- Born: 1958 (age 67–68) Boulder, Colorado, U.S.
- Occupation: Artist

= Alonzo Clemons =

American sculptor and savant

Alonzo Clemons (/uslangəˈlɑːnzoʊ ˈklɛmənz/; born 1958) is an American savant and sculptor from Boulder, Colorado. He sustained a severe brain injury as a child that left him with a developmental disability. He achieved fame for his ability to sculpt almost any animal in a realistic and anatomically accurate three-dimensional rendering even after glancing at a picture for only mere seconds.

==Life==
Clemons was born in Boulder, Colorado, in 1958, where he has lived his entire life. At the age of three or four, Clemons experienced a severe brain injury due to a falling accident. This left him with a developmental disability, having an IQ of around 40 and the mental development of a six-year-old. According to his mother, molding clay was his only interest as a child ever since the accident. The accident left him barely able to speak and without the ability to read, write, drive a car, or tie his shoes, meaning he would only be able to live with assistance for the rest of his life. Due to the time he grew up in, his condition was not significantly treated in his youth. Nevertheless, he acquired a high level of self-sufficiency, living in his own apartment and studio next to his mother, while his improving social skills allowed him to work part-time at the local YMCA and partake in Special Olympics events in powerlifting.

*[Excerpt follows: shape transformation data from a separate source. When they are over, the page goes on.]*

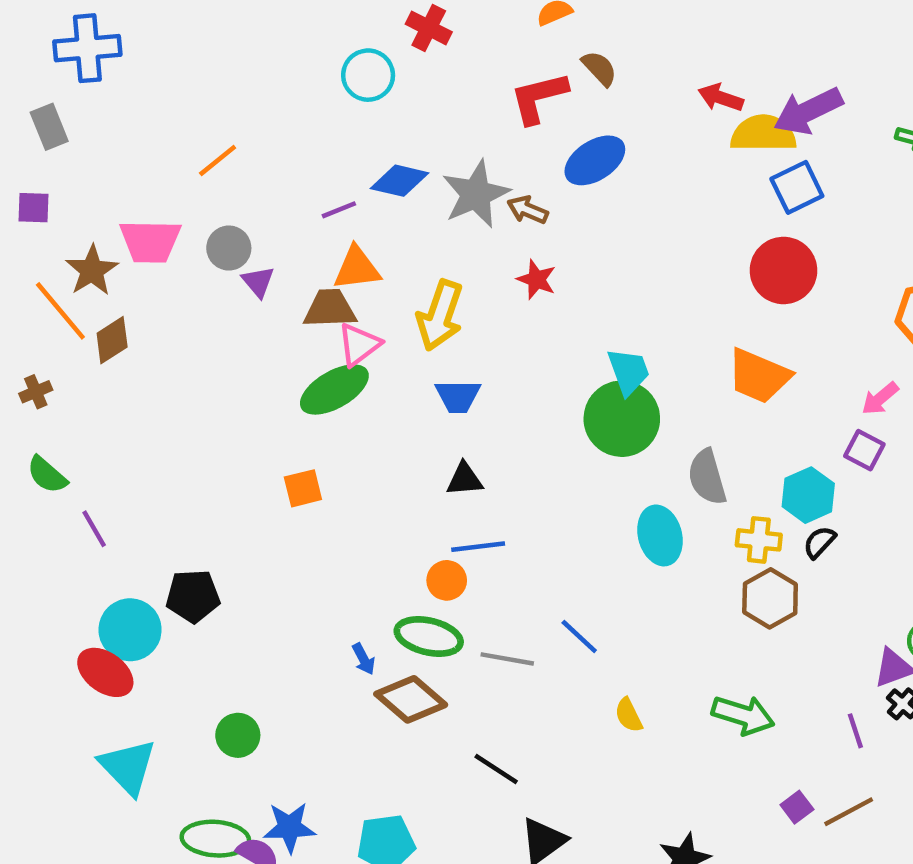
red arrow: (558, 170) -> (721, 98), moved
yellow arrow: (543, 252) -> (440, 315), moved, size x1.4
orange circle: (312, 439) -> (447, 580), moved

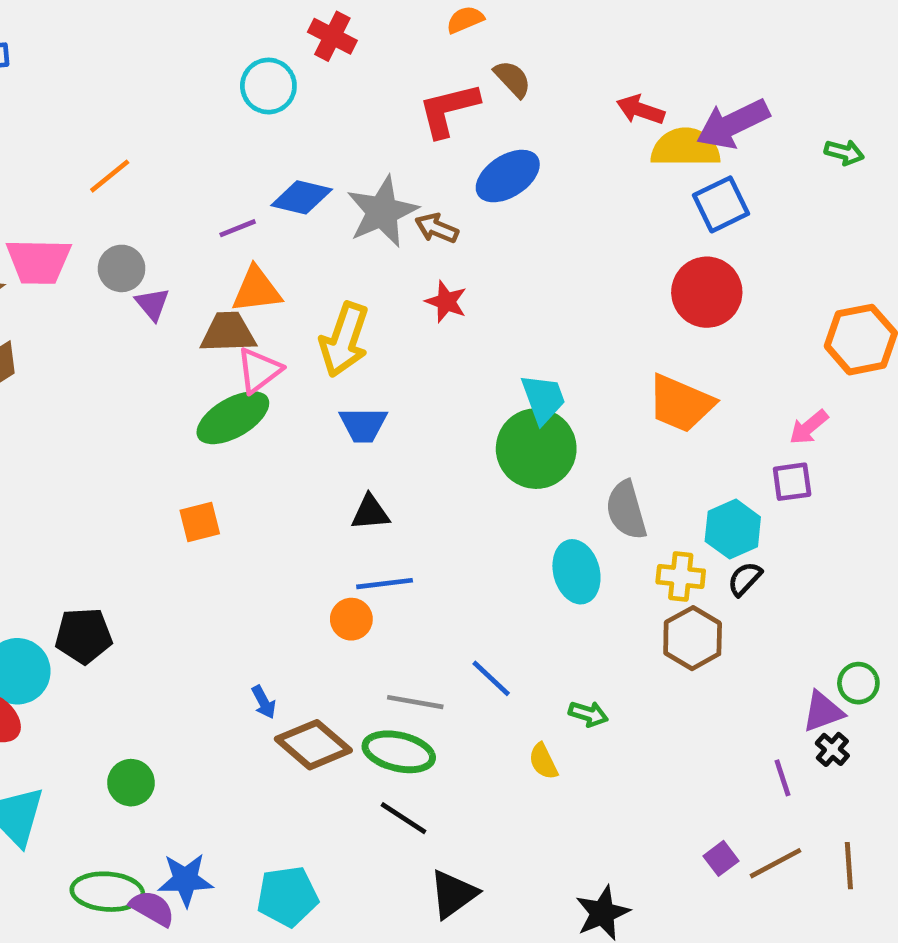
purple square: (864, 450) -> (792, 482), turned -36
green ellipse: (429, 637) -> (399, 752), moved
green arrow: (743, 715) -> (588, 714), moved, size x0.6

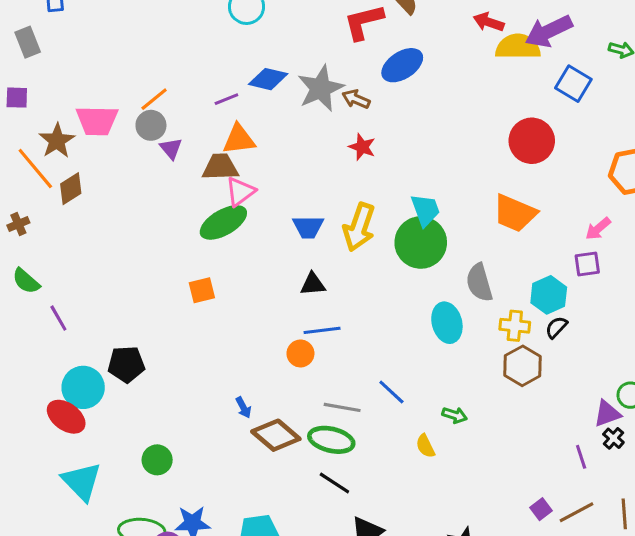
orange line: (110, 176) -> (154, 99), moved
blue square: (721, 204) -> (573, 84), moved, turned -33
yellow arrow: (344, 340) -> (359, 227), moved

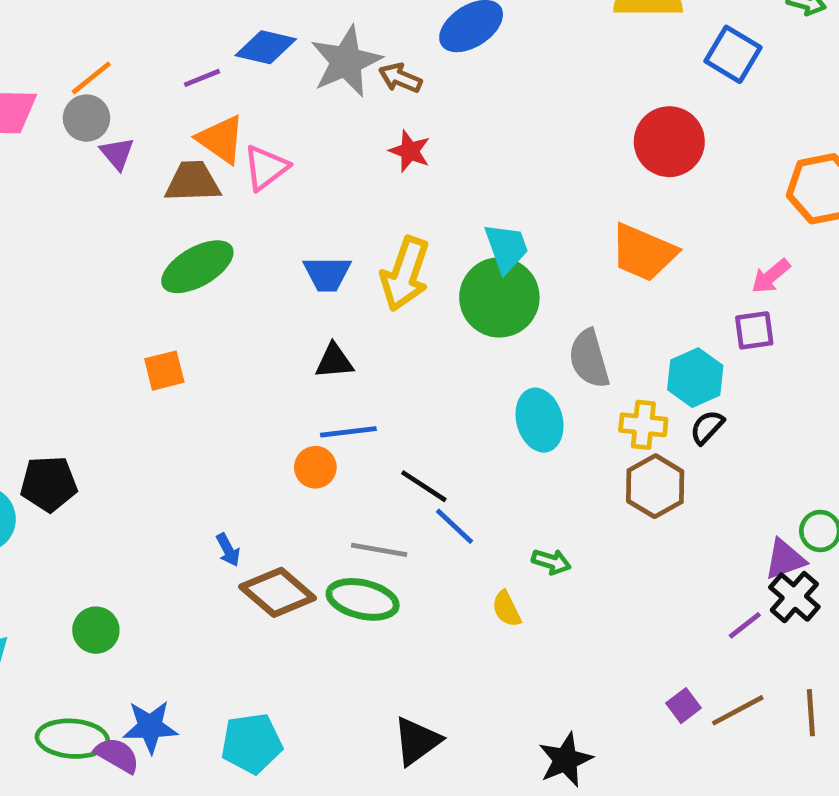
orange triangle: (239, 139) -> (221, 139), turned 42
pink triangle: (240, 192) -> (266, 168), moved
black cross: (613, 438) -> (794, 597), size x1.5
purple line: (581, 457) -> (745, 625), turned 70
black line: (334, 483) -> (424, 486), moved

Clemons is considered an acquired savant, meaning a person that acquired a disability and in turn received a prodigious talent in a certain field, in his case sculpting. Savant syndrome researcher Darold Treffert has referred to Clemons as a prodigy, stating that if he were not disabled, he would be considered a genius.

==Artistry==

Three Frolicking Foals (1987), his first life-sized sculpture, in Itasca, Illinois

His talent for sculpting began to show shortly after his injury, when he started using clay, or, when unavailable, materials like butter, lard, or even bitumen to sculpt various animals, in most cases using only his hands. As with other savants, he received and required no formal training of any sort, but is immediately able to sculpt any animal he sees, be it in person, on TV or on a photo, in an accurate three-dimensional rendering, creating extremely lifelike clay sculptures that may later be cast into other materials. Researchers have speculated that he is able to "freeze the frame" of what he sees at any moment in time and reproduce the exact image. By 1987, he had already produced 500 clay pieces that filled his entire apartment. One of his gallerists asserted that his ability grew the more contact to animals he had, attributing regular visits to the Denver Zoo and local animal farms to his increased skill and range. While most of his works centers around animals, he has also produced sculptures of humans or religious symbols. Most of his artworks are small in size and sculpted in less than an hour, however; he has also produced life-sized sculptures. His first work of the sort, Three Frolicking Foals, which was sold for $45,000 in 1987, only took him 15 days to produce, even though it required him to learn new techniques. Aside from sculpting, he has also picked up pastel drawing.

In 1983, he appeared in public for the first time on 60 Minutes on CBS and in May of the same year had his first public exhibition at an art gallery in Denver, Colorado, where a sculpture of a bull was sold for $950. For decades, he had practiced his art in obscurity, until the 1988 film Rain Man created an interest in savant syndrome. Subsequently, he was shown in multiple international documentaries and TV shows, such as the German documentary Expedition ins Gehirn, leading to an increased interest in his art, which was then picked up by galleries and shown in art museums and at exhibitions around the world.

Clemons cannot describe how he sculpts and why his ability mostly relates to animals, but considers his ability to be a "gift from God" and not something he can, but rather something he has to do, an inner urge that enables him to show how he sees the world. When asked how he does it, Alonzo will simply smile and point to his head. His assistant has referred to working with clay as an "integral part of his personhood", while he himself stated that he would be miserable if he were unable to sculpt.